[Text extracted from each page]
────────────────
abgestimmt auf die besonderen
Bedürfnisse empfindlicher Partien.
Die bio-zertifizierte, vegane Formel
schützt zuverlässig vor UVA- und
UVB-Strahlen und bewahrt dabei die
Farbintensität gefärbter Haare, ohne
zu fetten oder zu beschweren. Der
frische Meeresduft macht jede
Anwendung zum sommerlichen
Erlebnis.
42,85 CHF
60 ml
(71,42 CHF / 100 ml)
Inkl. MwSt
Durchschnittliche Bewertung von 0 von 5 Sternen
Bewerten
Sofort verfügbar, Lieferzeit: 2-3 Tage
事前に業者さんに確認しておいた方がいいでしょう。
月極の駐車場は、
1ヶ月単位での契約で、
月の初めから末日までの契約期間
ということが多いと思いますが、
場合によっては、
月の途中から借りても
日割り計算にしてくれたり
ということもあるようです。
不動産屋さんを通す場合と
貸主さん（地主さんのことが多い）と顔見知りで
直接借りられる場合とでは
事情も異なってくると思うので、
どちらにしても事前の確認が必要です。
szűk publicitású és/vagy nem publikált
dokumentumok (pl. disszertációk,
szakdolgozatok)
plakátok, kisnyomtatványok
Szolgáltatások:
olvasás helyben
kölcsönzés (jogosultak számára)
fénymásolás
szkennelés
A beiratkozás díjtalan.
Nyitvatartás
────────────────
* [PROBLEM REQUIREMENTS]
Render every line of the records above as a numbered list, omitting any blank lines.

* [TASK ANSWER]
1. abgestimmt auf die besonderen
2. Bedürfnisse empfindlicher Partien.
3. Die bio-zertifizierte, vegane Formel
4. schützt zuverlässig vor UVA- und
5. UVB-Strahlen und bewahrt dabei die
6. Farbintensität gefärbter Haare, ohne
7. zu fetten oder zu beschweren. Der
8. frische Meeresduft macht jede
9. Anwendung zum sommerlichen
10. Erlebnis.
11. 42,85 CHF
12. 60 ml
13. (71,42 CHF / 100 ml)
14. Inkl. MwSt
15. Durchschnittliche Bewertung von 0 von 5 Sternen
16. Bewerten
17. Sofort verfügbar, Lieferzeit: 2-3 Tage
18. 事前に業者さんに確認しておいた方がいいでしょう。
19. 月極の駐車場は、
20. 1ヶ月単位での契約で、
21. 月の初めから末日までの契約期間
22. ということが多いと思いますが、
23. 場合によっては、
24. 月の途中から借りても
25. 日割り計算にしてくれたり
26. ということもあるようです。
27. 不動産屋さんを通す場合と
28. 貸主さん（地主さんのことが多い）と顔見知りで
29. 直接借りられる場合とでは
30. 事情も異なってくると思うので、
31. どちらにしても事前の確認が必要です。
32. szűk publicitású és/vagy nem publikált
33. dokumentumok (pl. disszertációk,
34. szakdolgozatok)
35. plakátok, kisnyomtatványok
36. Szolgáltatások:
37. olvasás helyben
38. kölcsönzés (jogosultak számára)
39. fénymásolás
40. szkennelés
41. A beiratkozás díjtalan.
42. Nyitvatartás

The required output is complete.